### TASK ITEM
No pictures go into the copy. Write out exactly the lines below from the one containing "Link kopieren" through the one containing "Богородице Одигитрие, благодарим".

### RECORDS SHOWN
────────────────────────────────────────

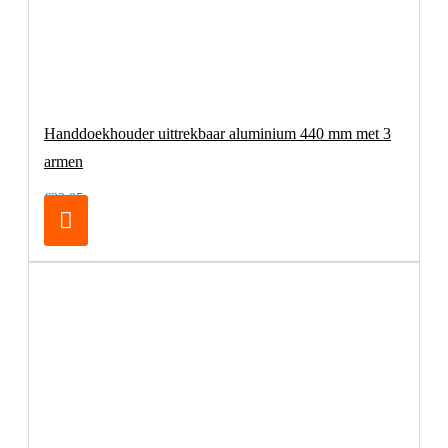
Handdoekhouder uittrekbaar aluminium 440 mm met 3
armen
€32,95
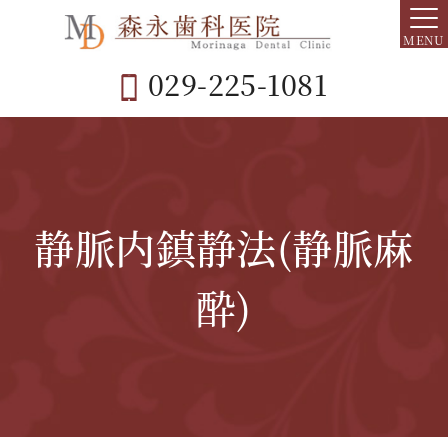
MENU
029-225-1081
静脈内鎮静法(静脈麻
酔)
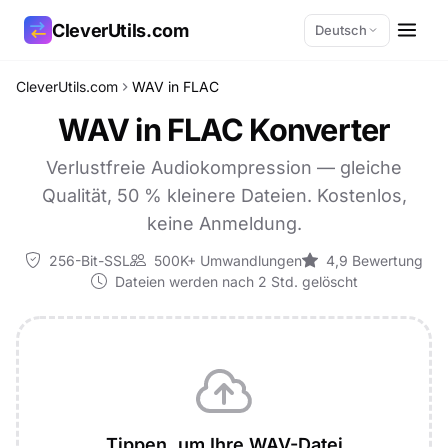
CleverUtils.com
Deutsch
CleverUtils.com
WAV in FLAC
Link kopieren
WAV in FLAC Konverter
E-Mail
Verlustfreie Audiokompression — gleiche
Qualität, 50 % kleinere Dateien. Kostenlos,
keine Anmeldung.
256-Bit-SSL
500K+ Umwandlungen
4,9 Bewertung
Dateien werden nach 2 Std. gelöscht
Tippen, um Ihre WAV-Datei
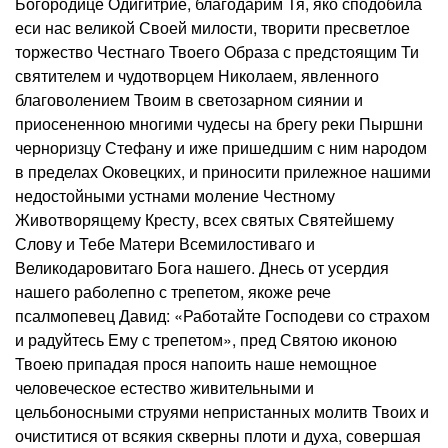
Богородице Одигитрие, благодарим Тя, яко сподобила
еси нас великой Своей милости, творити пресветлое
торжество Честнаго Твоего Образа с предстоящим Ти
святителем и чудотворцем Николаем, явленного
благоволением Твоим в светозарном сиянии и
приосененною многими чудесы на брегу реки Пыршни
черноризцу Стефану и иже пришедшим с ним народом
в пределах Оковецких, и приносити прилежное нашими
недостойными устнами моление Честному
Животворящему Кресту, всех святых Святейшему
Слову и Тебе Матери Всемилостиваго и
Великодаровитаго Бога нашего. Днесь от усердия
нашего раболепно с трепетом, якоже рече
псалмопевец Давид: «Работайте Господеви со страхом
и радуйтесь Ему с трепетом», пред Святою иконою
Твоею припадая прося напоить наше немощное
человеческое естество живительными и
цельбоносными струями непристанных молитв Твоих и
очиститися от всякия скверны плоти и духа, совершая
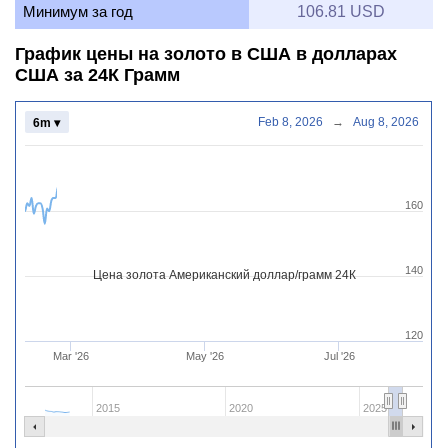
Минимум за год
106.81 USD
График цены на золото в США в долларах
США за 24К Грамм
Feb 8, 2026
→
Aug 8, 2026
6m ▾
160
140
Цена золота Американский доллар/грамм 24К
120
Mar '26
May '26
Jul '26
2015
2020
2025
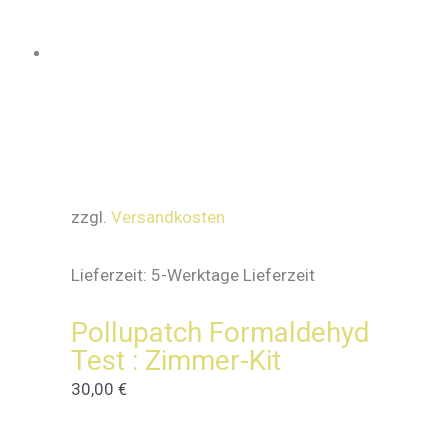
zzgl.
Versandkosten
Lieferzeit:
5-Werktage Lieferzeit
Pollupatch Formaldehyd
Test : Zimmer-Kit
30,00
€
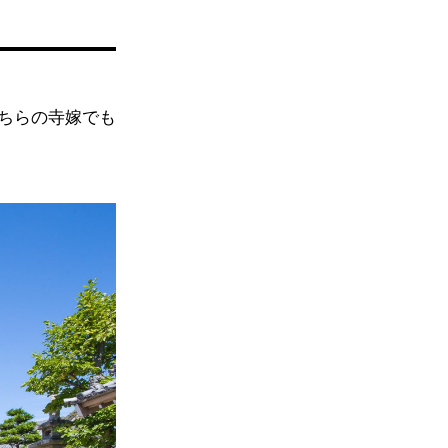
ちらの寺嫁でも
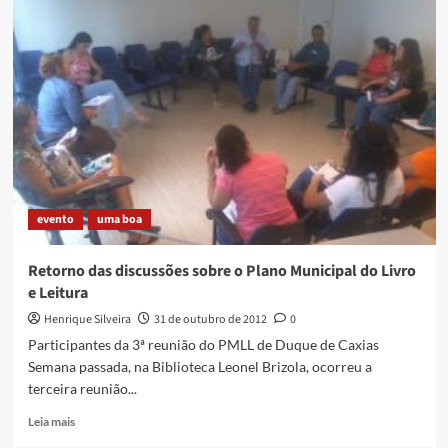
evento
uma boa
Retorno das discussões sobre o Plano Municipal do Livro
e Leitura
Henrique Silveira
31 de outubro de 2012
0
Participantes da 3ª reunião do PMLL de Duque de Caxias
Semana passada, na Biblioteca Leonel Brizola, ocorreu a
terceira reunião...
Read
Leia mais
more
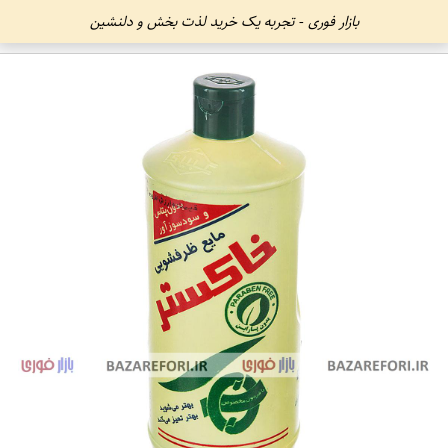
بازار فوری - تجربه یک خرید لذت بخش و دلنشین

────────────────────────────────────────

### WORKED SOLUTION
Link kopieren
WAV in FLAC Konverter
E-Mail
Verlustfreie Audiokompression — gleiche
Qualität, 50 % kleinere Dateien. Kostenlos,
keine Anmeldung.
256-Bit-SSL
500K+ Umwandlungen
4,9 Bewertung
Dateien werden nach 2 Std. gelöscht
Tippen, um Ihre WAV-Datei
Богородице Одигитрие, благодарим Тя, яко сподобила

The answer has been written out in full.